Trump pointe à nouveau la Chine du doigt au sujet du coronavirus : « On aurait pu sauver de nombreuses vies » (100 morts USA)

Donald Trump s’est dit dimanche « un peu contrarié » par l’attitude de la Chine sur le coronavirus, accusant de nouveau Pékin de ne pas avoir partagé des informations cruciales sur l’épidémie.

Les autorités chinoises « auraient dû nous informer », a assuré le président américain, qui a par ailleurs répété l’expression « virus chinois » qui irrite vivement le régime de Pékin.

Même s’il semble faire porter aux autorités communistes chinoises une part de responsabilité dans la propagation du coronavirus, détecté pour la première fois en décembre dans la ville chinoise de Wuhan, M. Trump soutient avoir une très bonne relation avec son homologue Xi Jinping.

Il a de nouveau affirmé dimanche que la relation sino-américaine était « très bonne ». Mais, a-t-il dit également, « j’aurais apprécié qu’ils nous informent de ce problème trois mois plus tôt ».

« On aurait pu sauver de nombreuses vies dans le monde entier », a ajouté M. Trump.

Coronavirus : 100 morts en 24h aux États-Unis

-Bill de Blasio

Les États-Unis sont frappés de plein fouet par la COVID-19 alors que plus de 100 personnes sont mortes en 24 heures et que plus de 33 000 cas étaient répertoriés dimanche, faisant du pays le troisième plus touché au monde. 

Selon les données compilées en début de soirée dimanche par l’Université Johns Hopkins, les États-Unis comptent désormais 33 276 cas de coronavirus. Nos voisins du sud se classent derrière l’Italie et la Chine, tout juste devant l’Espagne.

Le nombre de décès chez les Américains grimpe aussi en flèche, alors que le pays comptait près de 400 morts contre 278 la veille.

L’État de New York faisait état dimanche, vers 20h, de 117 morts et de plus de 15 000 cas confirmés. C’est près de 5 % des cas dans le monde.

Washington et la Californie se trouvent tout juste derrière, avec respectivement 95 et 30 morts.

Le pire à venir  

Ce ne pourrait bien être que la pointe de l’iceberg, avertit le maire de New York, Bill de Blasio. « La vérité, que les New-Yorkais et tous les Américains méritent d’entendre, c’est que cela ne va faire qu’empirer. En réalité, avril et mai vont être vraiment pires », a-t-il déclaré à la chaîne NBC.

Épicentre de la crise aux États-Unis, la Ville de New York recensait dimanche au moins 60 décès, plus de 9000 personnes infectées, dont 1000 hospitalisations.
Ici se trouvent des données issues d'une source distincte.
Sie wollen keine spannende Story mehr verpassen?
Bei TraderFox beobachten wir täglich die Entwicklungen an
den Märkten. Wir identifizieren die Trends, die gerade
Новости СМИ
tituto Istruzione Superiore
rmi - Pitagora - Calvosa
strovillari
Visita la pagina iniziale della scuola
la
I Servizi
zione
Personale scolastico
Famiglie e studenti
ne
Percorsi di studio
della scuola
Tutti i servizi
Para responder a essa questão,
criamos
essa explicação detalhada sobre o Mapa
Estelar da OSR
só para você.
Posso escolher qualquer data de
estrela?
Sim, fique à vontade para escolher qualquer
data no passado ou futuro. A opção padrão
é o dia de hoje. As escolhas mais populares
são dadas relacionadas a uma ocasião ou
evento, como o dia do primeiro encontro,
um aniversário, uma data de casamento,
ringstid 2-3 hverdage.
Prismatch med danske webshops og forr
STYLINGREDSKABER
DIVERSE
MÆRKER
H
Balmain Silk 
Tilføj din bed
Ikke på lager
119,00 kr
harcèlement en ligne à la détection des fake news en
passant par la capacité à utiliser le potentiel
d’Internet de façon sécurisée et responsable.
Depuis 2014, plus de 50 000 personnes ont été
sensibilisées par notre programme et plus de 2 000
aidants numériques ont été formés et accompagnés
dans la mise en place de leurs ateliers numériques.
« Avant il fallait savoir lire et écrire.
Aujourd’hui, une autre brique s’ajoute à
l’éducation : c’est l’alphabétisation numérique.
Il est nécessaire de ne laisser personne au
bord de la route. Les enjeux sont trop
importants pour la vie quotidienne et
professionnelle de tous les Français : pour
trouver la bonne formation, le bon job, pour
Alarmé par le risque de voir mourir « des personnes qui auraient pu vivre », Bill de Blasio n’a pas hésité à fustiger la gestion de la pandémie par le président Donald Trump.

Pour éviter la propagation du virus, réduire la densité et favoriser la distanciation sociale, le gouverneur Andrew Cuomo a d’ailleurs proposé dimanche d’interdire les voitures dans certaines rues de New York.

Manque d’équipement  

Les inquiétudes subsistent d’ailleurs sur un éventuel manque d’équipement pour traiter les patients atteints de la COVID-19.
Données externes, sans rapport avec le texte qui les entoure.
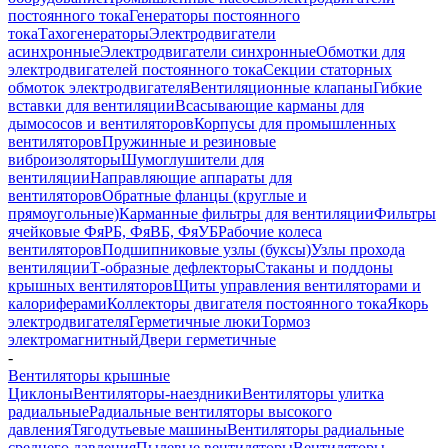
постоянного тока
Генераторы постоянного
тока
Тахогенераторы
Электродвигатели
асинхронные
Электродвигатели синхронные
Обмотки для
электродвигателей постоянного тока
Секции статорных
обмоток электродвигателя
Вентиляционные клапаны
Гибкие
вставки для вентиляции
Всасывающие карманы для
дымососов и вентиляторов
Корпусы для промышленных
вентиляторов
Пружинные и резиновые
виброизоляторы
Шумоглушители для
вентиляции
Направляющие аппараты для
вентиляторов
Обратные фланцы (круглые и
прямоугольные)
Карманные фильтры для вентиляции
Фильтры
ячейковые ФяРБ, ФяВБ, ФяУБ
Рабочие колеса
вентиляторов
Подшипниковые узлы (буксы)
Узлы прохода
вентиляции
Т-образные дефлекторы
Стаканы и поддоны
крышных вентиляторов
Щиты управления вентиляторами и
калориферами
Коллекторы двигателя постоянного тока
Якорь
электродвигателя
Герметичные люки
Тормоз
электромагнитный
Двери герметичные
-
Вентиляторы крышные
Циклоны
Вентиляторы-наездники
Вентиляторы улитка
радиальные
Радиальные вентиляторы высокого
давления
Тягодутьевые машины
Вентиляторы радиальные
среднего давления
Пылевые вентиляторы
Вентиляторы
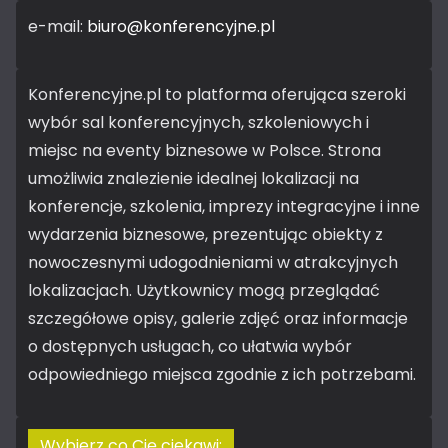
e-mail:
biuro@konferencyjne.pl
Konferencyjne.pl to platforma oferująca szeroki
wybór sal konferencyjnych, szkoleniowych i
miejsc na eventy biznesowe w Polsce. Strona
umożliwia znalezienie idealnej lokalizacji na
konferencje, szkolenia, imprezy integracyjne i inne
wydarzenia biznesowe, prezentując obiekty z
nowoczesnymi udogodnieniami w atrakcyjnych
lokalizacjach. Użytkownicy mogą przeglądać
szczegółowe opisy, galerie zdjęć oraz informacje
o dostępnych usługach, co ułatwia wybór
odpowiedniego miejsca zgodnie z ich potrzebami.
Wybierz co Cię ciekawi:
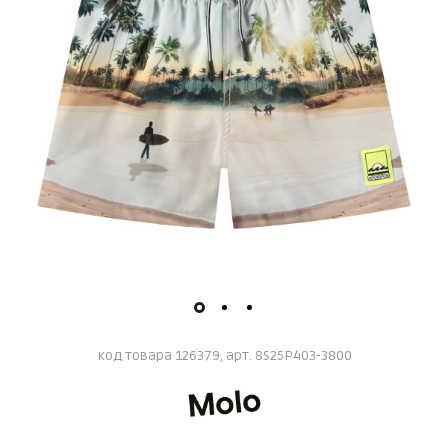
код товара 126379, арт. 8S25P403-3800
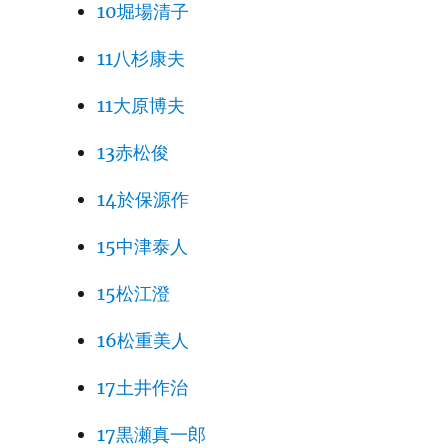
10堀場清子
11八杉康夫
11大原博夫
13赤松俊
14於保源作
15中津泰人
15松江澄
16松重美人
17土井作治
17黒瀬真一郎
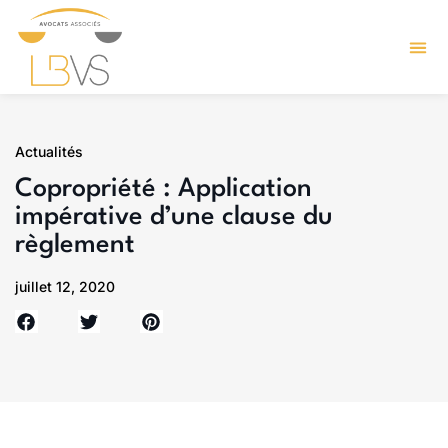
Actualités
Copropriété : Application
impérative d’une clause du
règlement
juillet 12, 2020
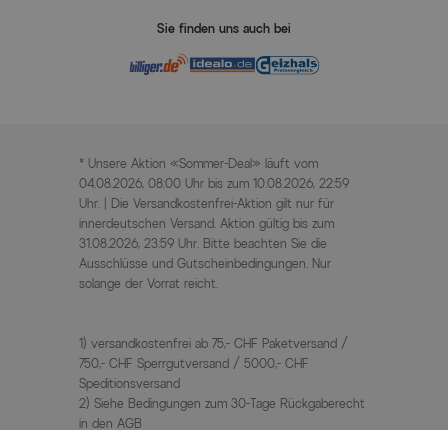
Sie finden uns auch bei
* Unsere Aktion «Sommer-Deal» läuft vom
04.08.2026, 08:00 Uhr bis zum 10.08.2026, 22:59
Uhr. | Die Versandkostenfrei-Aktion gilt nur für
innerdeutschen Versand. Aktion gültig bis zum
31.08.2026, 23:59 Uhr. Bitte beachten Sie die
Ausschlüsse und Gutscheinbedingungen. Nur
solange der Vorrat reicht.
1) versandkostenfrei ab 75,- CHF Paketversand /
750,- CHF Sperrgutversand / 5000,- CHF
Speditionsversand
2) Siehe Bedingungen zum 30-Tage Rückgaberecht
in den AGB
3) UVP / Statt Preise = unverbindliche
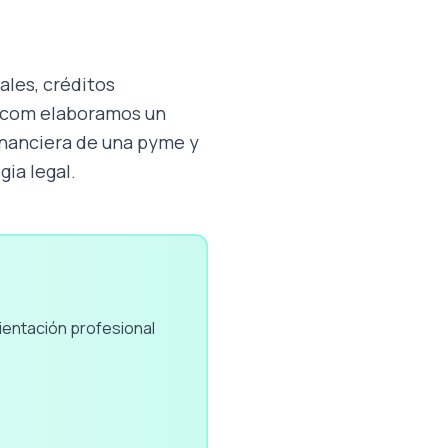
ales, créditos
r.com elaboramos un
inanciera de una pyme y
gia legal.
ientación profesional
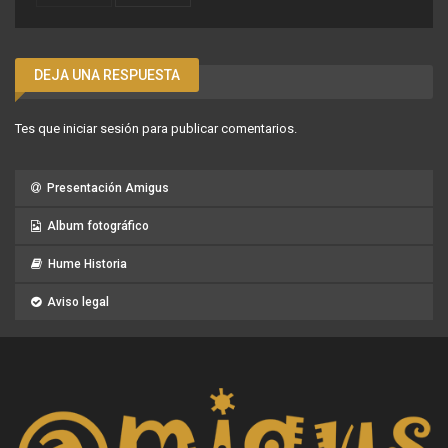
DEJA UNA RESPUESTA
Tes que
iniciar sesión
para publicar comentarios.
Presentación Amigus
Album fotográfico
Hume Historia
Aviso legal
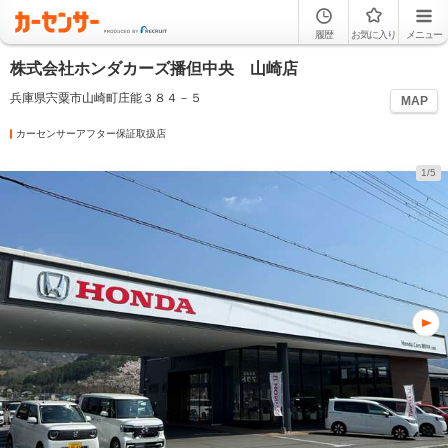
履歴
お気に入り
メニュー
株式会社ホンダカーズ播但中央 山崎店
兵庫県宍粟市山崎町庄能３８４－５
MAP
カーセンサーアフター保証取扱店
1/5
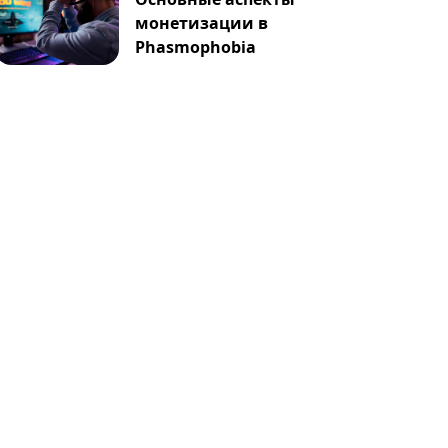
монетизации в
Phasmophobia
Le maire new-yorkais craint un éventuel débordement des hôpitaux, en plus d’une pénurie généralisée de respirateurs et de masques chirurgicaux.

Même son de cloche du côté de l’État de Washington, qui prévoit être à court de ventilateurs dès le début du mois d’avril. En Californie, les autorités de la santé ont demandé aux hôpitaux de restreindre les tests pour la COVID-19 par peur d’en manquer.

Augmentation des cas en Europe 

De l’autre côté de l’océan, le coronavirus continue de se propager en Europe, particulièrement en Italie, qui compte désormais près de 60 000 cas. Le pays dresse un triste bilan de 5476 décès, dont 651 dans les dernières 24 heures. Le premier ministre Giuseppe Conte a déclaré dimanche l’arrêt de « toute activité de production sur le territoire qui ne serait strictement nécessaire », dans un pays déjà en confinement.

De son côté, l’Espagne dénombre 28 768 diagnostics positifs, 1772 morts, soit environ 400 de plus que samedi. Un énorme hôpital de campagne a été mis en place à Madrid, qui compte près de 10 000 cas, et le gouvernement a décrété le prolongement du confinement jusqu’au 11 avril.

Face à la propagation du virus, la Grèce a aussi décidé de confiner sa population dès lundi.

Le Royaume-Uni a, de son côté, ordonné la fermeture des écoles, pubs, cinémas et salles d’entraînement, sans toutefois ordonner de confinement généralisé.